The rest of the show depends on the guests. A few weeks ago he brought Sharon Osbourne out as the first guest immediately following her forced exit from The Talk. Maher welcomed her as a guest and as a fellow free speaker while not exactly letting her off the hook for her insensitive remarks. Guests know they’re in for some bracing truth, and so do viewers.

This Friday’s show features an in-studio panel discussion from Republican strategist and author Rick Wilson and Democratic Congresswoman from Michigan, Elissa Slotkin. The opening interview will feature Columbia University professor and author of “Nine Nasty Words, English in the Gutter — Then, Now and Forever,” John McWhorter.
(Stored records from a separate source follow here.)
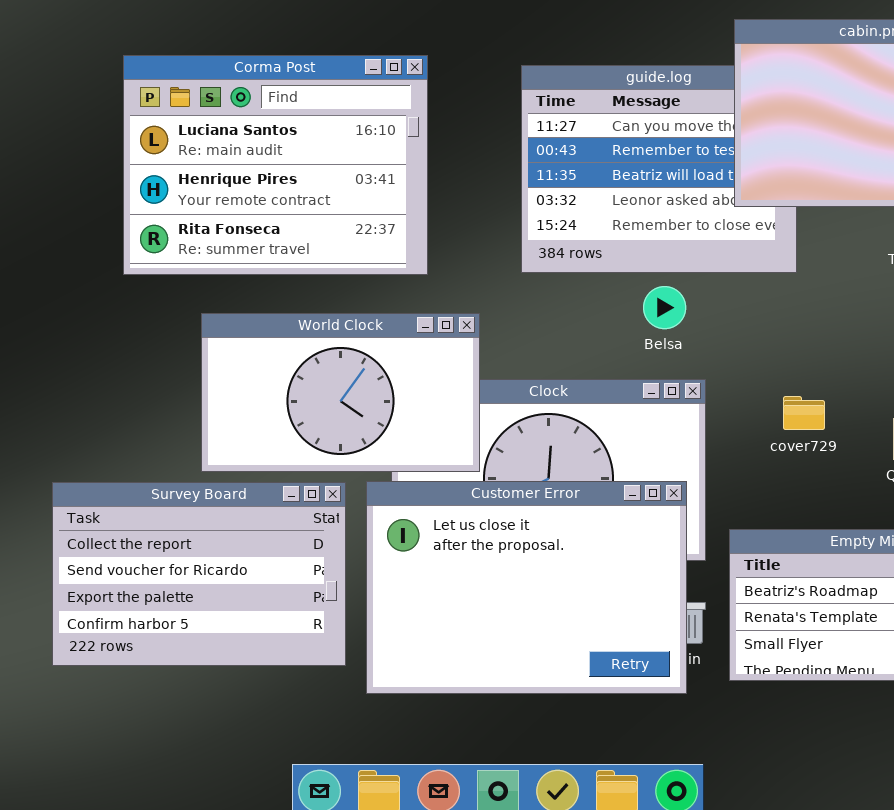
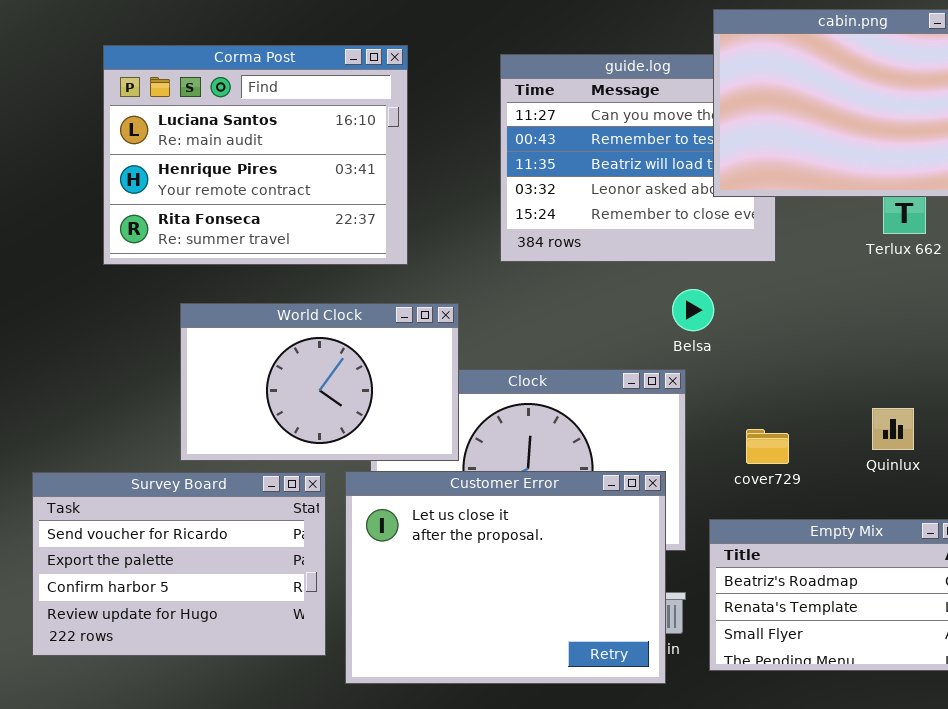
Belsa: [643,286,686,329] -> [672,289,714,331], moved
cover729: [783,396,825,430] -> [746,429,789,464], moved
Survey Board: [52,482,346,666] -> [32,472,326,656], scrolled down 1 row

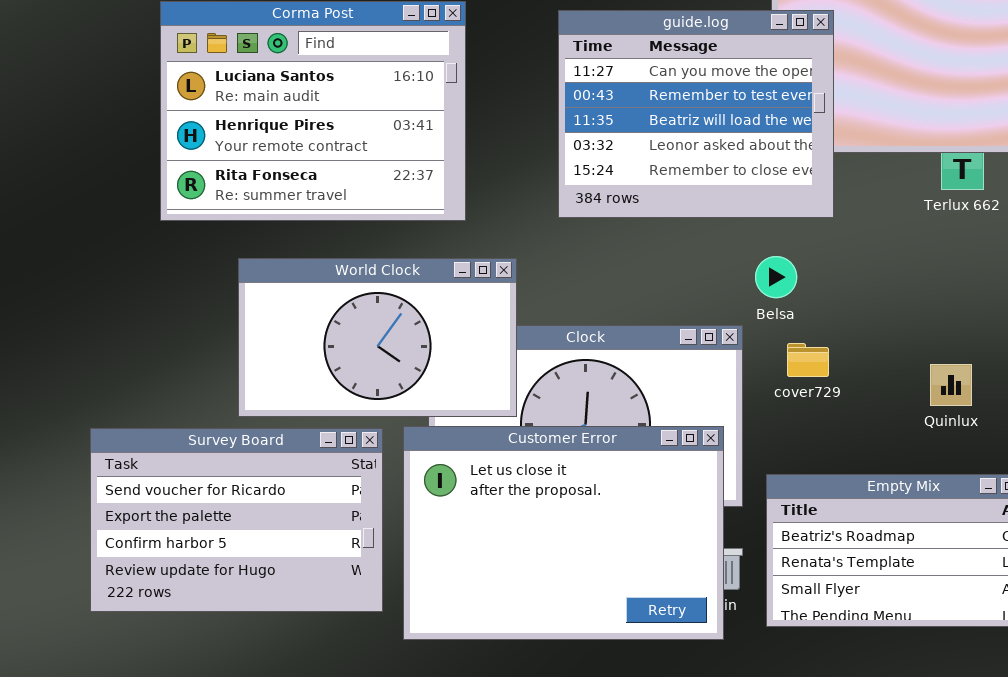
guide.log: [500,54,776,262] -> [558,10,834,218], raised
Belsa: [672,289,714,331] -> [755,256,797,298], moved
cover729: [746,429,789,464] -> [787,343,829,377], moved

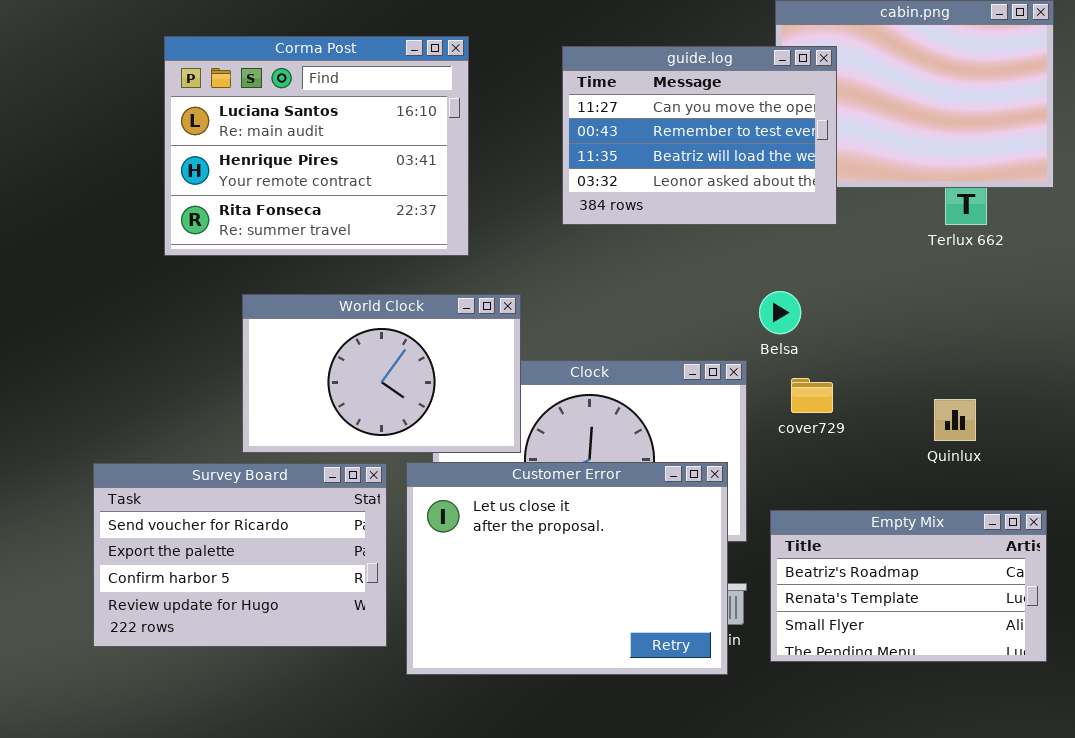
guide.log: [558,10,834,218] -> [562,46,837,225], resized

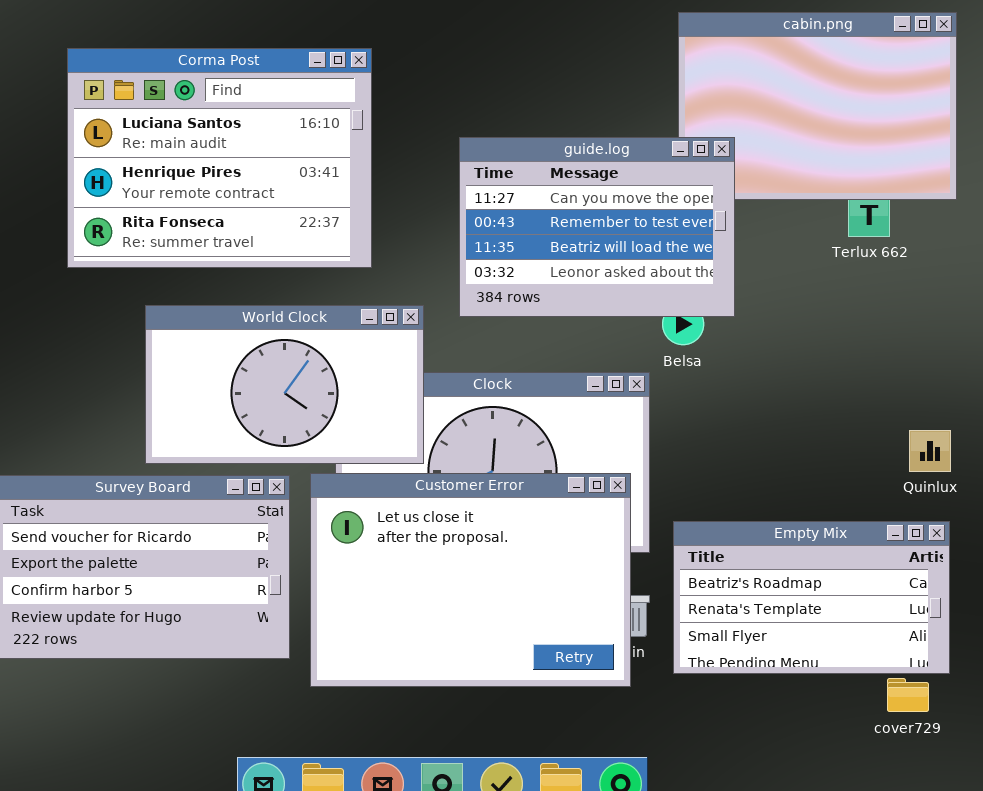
guide.log: [562,46,837,225] -> [459,137,735,317], moved
cover729: [791,378,833,413] -> [887,678,929,712], moved
Quinlux: [934,399,976,441] -> [909,430,951,472], moved

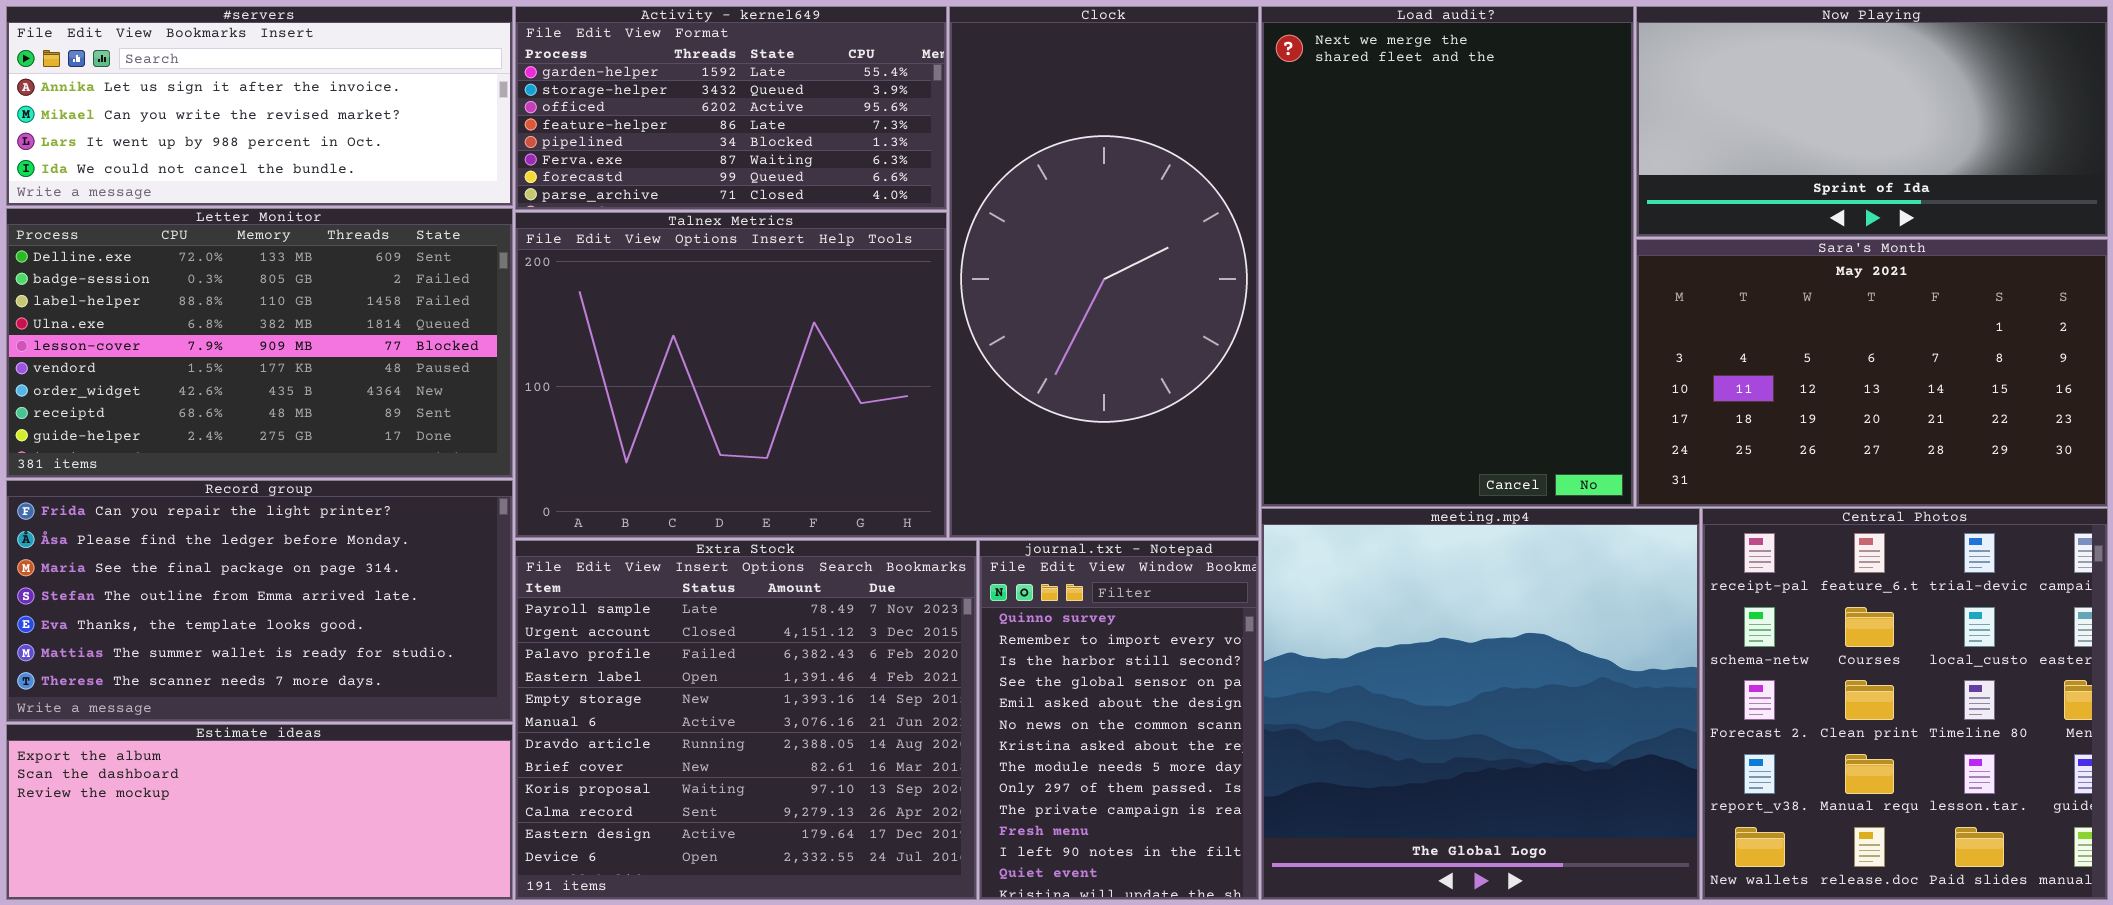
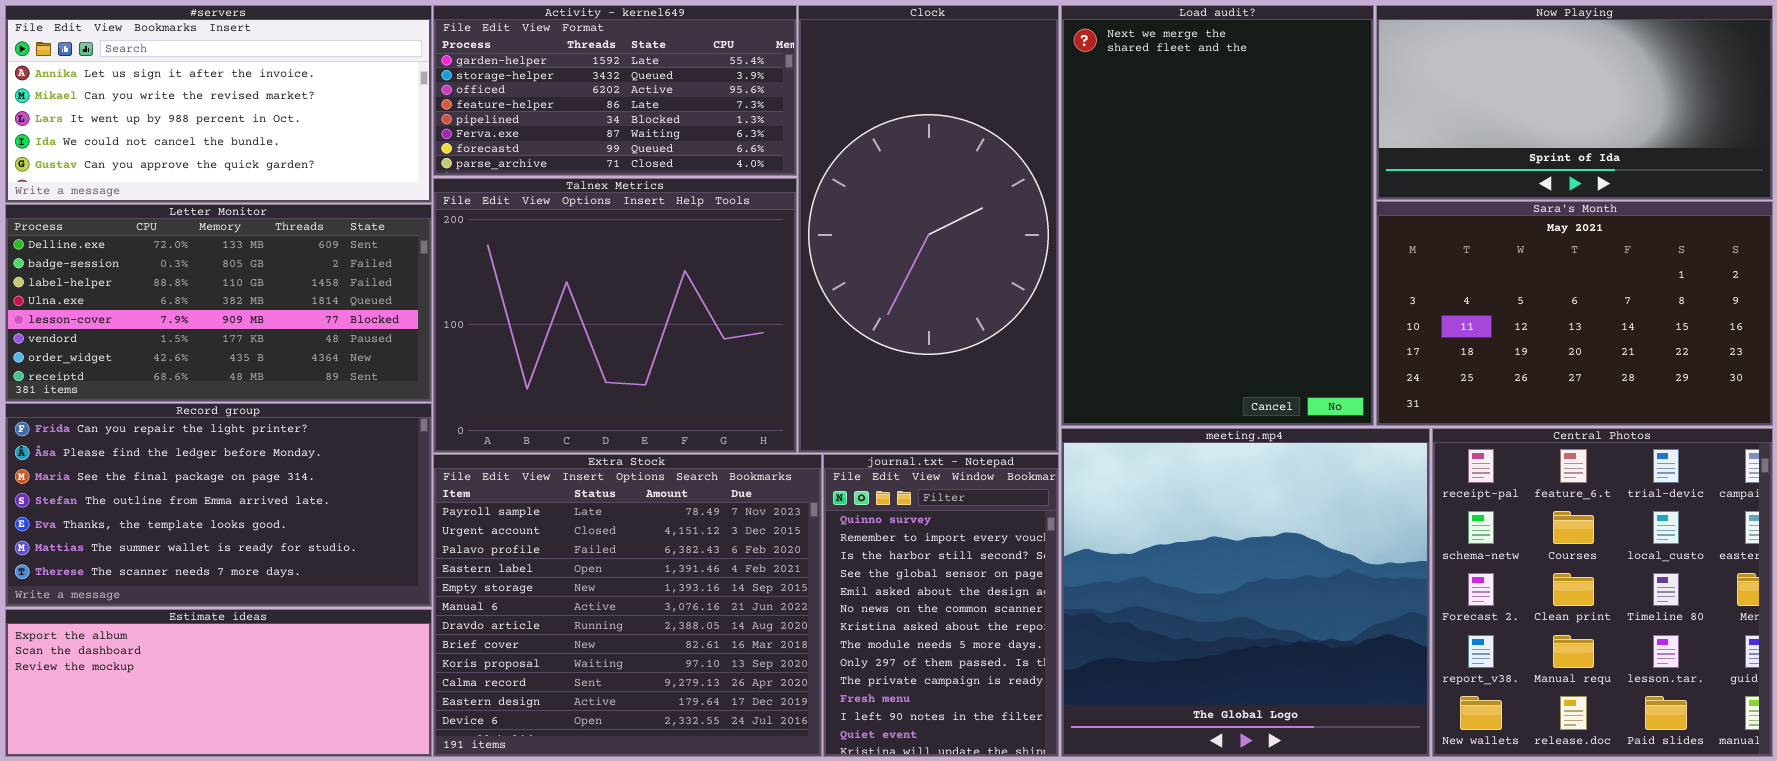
#servers: [6,6,513,206] -> [5,5,432,203], resized
Letter Monitor: [6,208,513,478] -> [5,204,432,402], resized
Just repeating the title of his book could take up half the segment.

Maher often cues these debates with a joke: “Forget Mars,” he once said, “try to find water in Flint, Michigan” — but then that leads to smart talk from two side on a real and often life-and-death issue.

Canadians may sit back and watch smugly from a distance but we need a Canadian Bill Maher. Imagine a Friday night series where media watchdog Michael Geist and Heritage Minister Steven Guibeault debate the proposed Bill C-10 and what is perceived as government attempts to regulate user generated content (such as, well, this blogpost). How about Ontario Health Minister Christine Elliott facing off against Toronto hospital ICU physician and front line media spokesman Michael Warner? Or always outraged National Post commentator Rex Murphy taking on This Hour Has 22 Minutes‘ Mark Critch dressed as Rex Murphy?

A Canadian version of Real Time could even end in a sweater-over-the head hockey fight, just so we’d all watch. Call it Woke Canada.

Just don’t confuse Bill Maher with Don Cherry. Grapes finally got tossed off Hockey Night in Canada for invoking “you people” in describing new Canadians. The only poppies that might take down Maher are the ones he is smoking.

Real Time with Bill Maher airs Fridays at 10 p.m. ET/7 p.m. /PT on HBO and Crave.